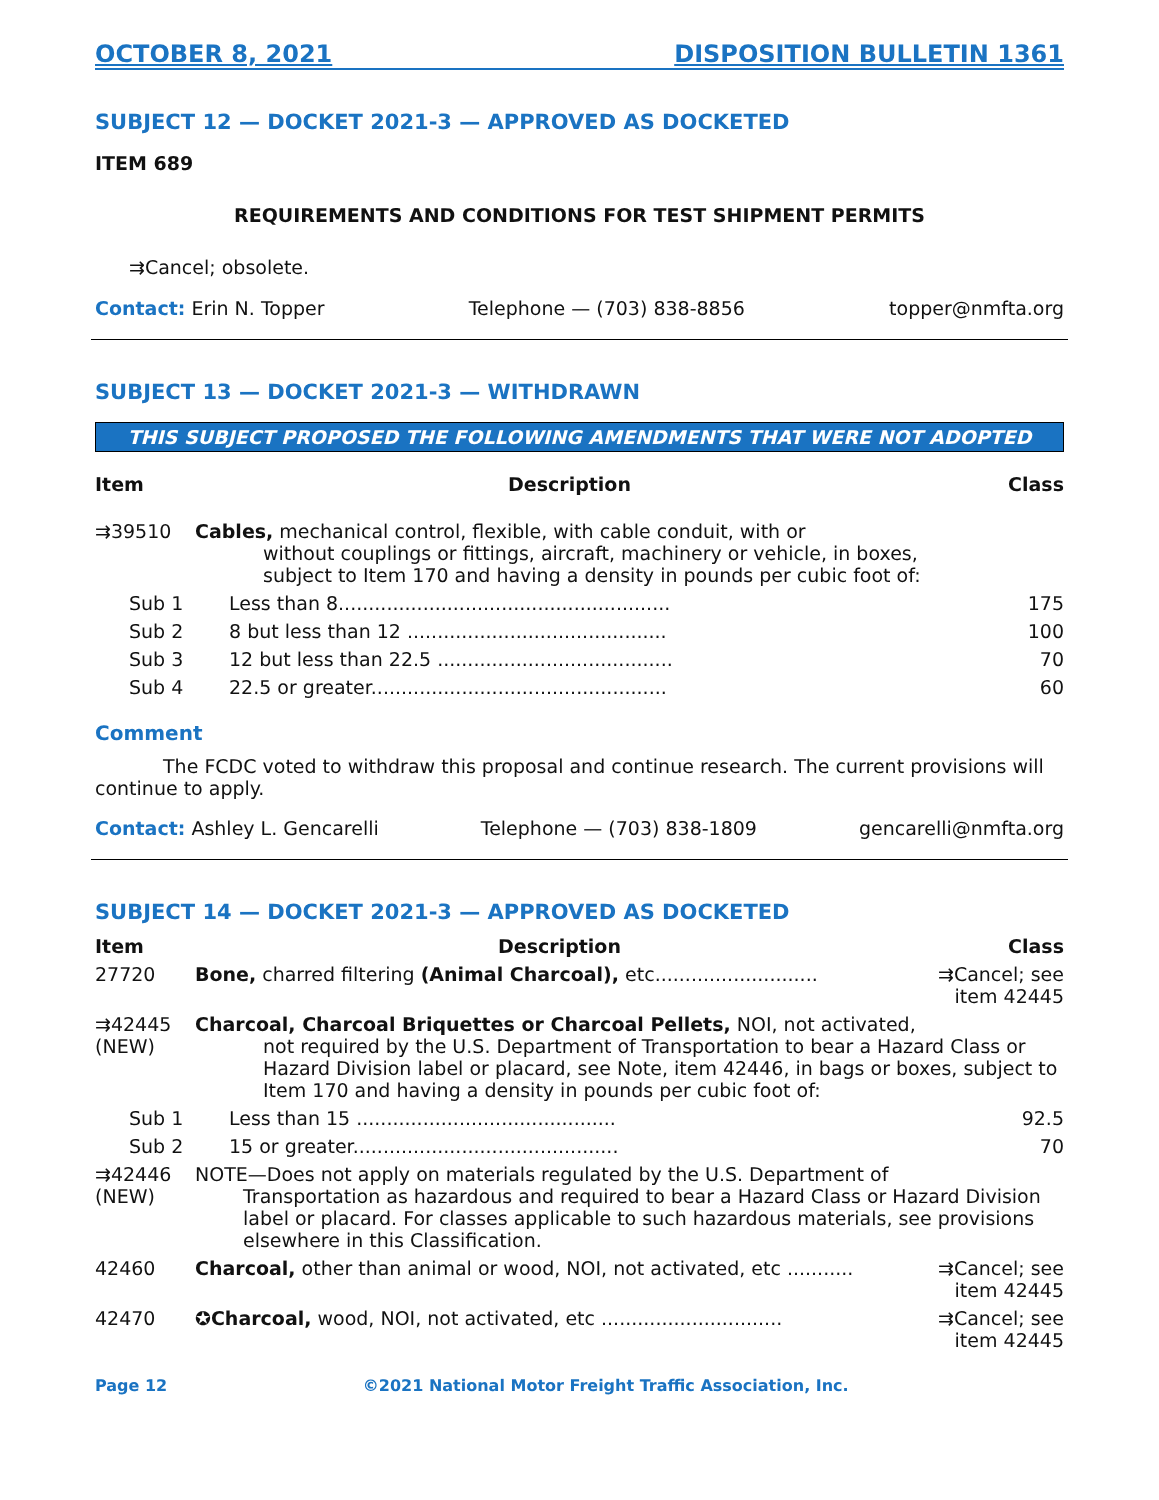OCTOBER 8, 2021 DISPOSITION BULLETIN 1361
SUBJECT 12 — DOCKET 2021-3 — APPROVED AS DOCKETED
ITEM 689
REQUIREMENTS AND CONDITIONS FOR TEST SHIPMENT PERMITS
⇉Cancel; obsolete.
Contact: Erin N. Topper Telephone — (703) 838-8856 topper@nmfta.org
SUBJECT 13 — DOCKET 2021-3 — WITHDRAWN
THIS SUBJECT PROPOSED THE FOLLOWING AMENDMENTS THAT WERE NOT ADOPTED
| Item | Description | Class |
| --- | --- | --- |
| ⇉39510 | Cables, mechanical control, flexible, with cable conduit, with or without couplings or fittings, aircraft, machinery or vehicle, in boxes, subject to Item 170 and having a density in pounds per cubic foot of: | |
| Sub 1 | Less than 8....................................................... | 175 |
| Sub 2 | 8 but less than 12 ........................................... | 100 |
| Sub 3 | 12 but less than 22.5 ....................................... | 70 |
| Sub 4 | 22.5 or greater................................................. | 60 |
Comment
The FCDC voted to withdraw this proposal and continue research. The current provisions will continue to apply.
Contact: Ashley L. Gencarelli Telephone — (703) 838-1809 gencarelli@nmfta.org
SUBJECT 14 — DOCKET 2021-3 — APPROVED AS DOCKETED
| Item | Description | Class |
| --- | --- | --- |
| 27720 | Bone, charred filtering (Animal Charcoal), etc........................... | ⇉Cancel; see item 42445 |
| ⇉42445 (NEW) | Charcoal, Charcoal Briquettes or Charcoal Pellets, NOI, not activated, not required by the U.S. Department of Transportation to bear a Hazard Class or Hazard Division label or placard, see Note, item 42446, in bags or boxes, subject to Item 170 and having a density in pounds per cubic foot of: | |
| Sub 1 | Less than 15 ........................................... | 92.5 |
| Sub 2 | 15 or greater............................................ | 70 |
| ⇉42446 (NEW) | NOTE—Does not apply on materials regulated by the U.S. Department of Transportation as hazardous and required to bear a Hazard Class or Hazard Division label or placard. For classes applicable to such hazardous materials, see provisions elsewhere in this Classification. | |
| 42460 | Charcoal, other than animal or wood, NOI, not activated, etc ........... | ⇉Cancel; see item 42445 |
| 42470 | ✪ Charcoal, wood, NOI, not activated, etc .............................. | ⇉Cancel; see item 42445 |
Page 12 ©2021 National Motor Freight Traffic Association, Inc.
#####
## Task details
Each line of the data above that contains "foot" counts once; report the total alone.

## Exercise result
2